Another good example is presented by self-styled public choice economist Don Boudreaux in a critique of Representative Mike Pence this morning. Don writes: "Your proposal for a Spending Limits Amendment – one that would cap federal-government spending at a maximum of 20 percent of U.S. GDP – is dangerous... Your proposed Spending Limits Amendment is dangerous chiefly because of the inevitable need, that you recognize, for express exceptions that would release government from the spending cap – especially the exception that you mention: war." So far so good. Here's where Don conveniently drops his public choice theory lens: "As Thomas Paine wrote in The Rights of Man, “War is the common harvest of all those who participate in the division and expenditure of public money, in all countries. It is the art of conquering at home: the object of it is an increase of revenue; and as revenue cannot be increased without taxes, a pretence must be made for expenditures. In reviewing the history of the English government, its wars and its taxes, a by-stander, not blinded by prejudice, nor warped by interest, would declare, that taxes were not raised to carry on wars, but that wars were raised to carry on taxes.”" A very thoughtful quote from Paine - and I personally am a big Paine fan - but let's turn the public choice theory lens on him. Paine wrote The Rights of Man in 1791 in defense of a war - the French Revolution. A public choice theorist would note that the tract served a political interest in undercutting Paine's enemy, Britain. Indeed - Paine was all for raising revenue for war in the early 1780s when he did it as an agent of the American colonies in France. He was also all for it in the early nineteenth century when he tried to convince Napoleon to raise revenues to support a thousand ship fleet to invade and conquer Britain. Paine's statement here has the air of public choice theory about it, but any genuine public choice theorist should recognize it for what it is: a statement by a public official, writing watever seemed plausible to support his own interests. Don cites this logic in applying it to Pence and his fellow Congressmen and their wars. Would he apply it to Paine and his wars?
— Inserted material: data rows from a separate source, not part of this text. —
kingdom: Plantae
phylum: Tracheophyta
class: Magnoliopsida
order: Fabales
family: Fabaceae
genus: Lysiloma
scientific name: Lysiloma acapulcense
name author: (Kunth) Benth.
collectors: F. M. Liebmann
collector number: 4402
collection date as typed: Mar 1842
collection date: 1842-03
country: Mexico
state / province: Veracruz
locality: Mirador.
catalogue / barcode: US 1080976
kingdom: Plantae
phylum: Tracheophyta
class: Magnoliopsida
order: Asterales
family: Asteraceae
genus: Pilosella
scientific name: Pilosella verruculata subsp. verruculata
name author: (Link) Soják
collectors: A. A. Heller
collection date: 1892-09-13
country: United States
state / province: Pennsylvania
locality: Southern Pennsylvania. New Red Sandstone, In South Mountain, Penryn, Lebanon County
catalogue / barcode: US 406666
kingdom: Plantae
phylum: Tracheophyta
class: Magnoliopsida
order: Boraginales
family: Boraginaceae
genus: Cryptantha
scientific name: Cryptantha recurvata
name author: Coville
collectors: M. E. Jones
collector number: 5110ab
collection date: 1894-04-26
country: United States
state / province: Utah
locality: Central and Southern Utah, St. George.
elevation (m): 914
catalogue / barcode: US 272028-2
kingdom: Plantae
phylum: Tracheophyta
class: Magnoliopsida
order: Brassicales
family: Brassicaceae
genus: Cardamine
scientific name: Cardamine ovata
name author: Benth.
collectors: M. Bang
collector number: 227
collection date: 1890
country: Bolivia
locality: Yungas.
My concern isn't that public choice theory is a bad thing (it's not at all) and my concern isn't that Don Boudreaux doesn't take a founding father to task. My point is that what gets passed off as public choice theory is often just political rhetoric. Anti-stimulus rhetoric, not anti-stimulus analysis. Pro-libertarian rhetoric, not pro-libertarian analysis. It's not objective analysis because it's not universally applied. Public choice theory would be nice, but I think there are huge obstacles to applying it rigorously and I think we have very few examples of its rigorous application so far.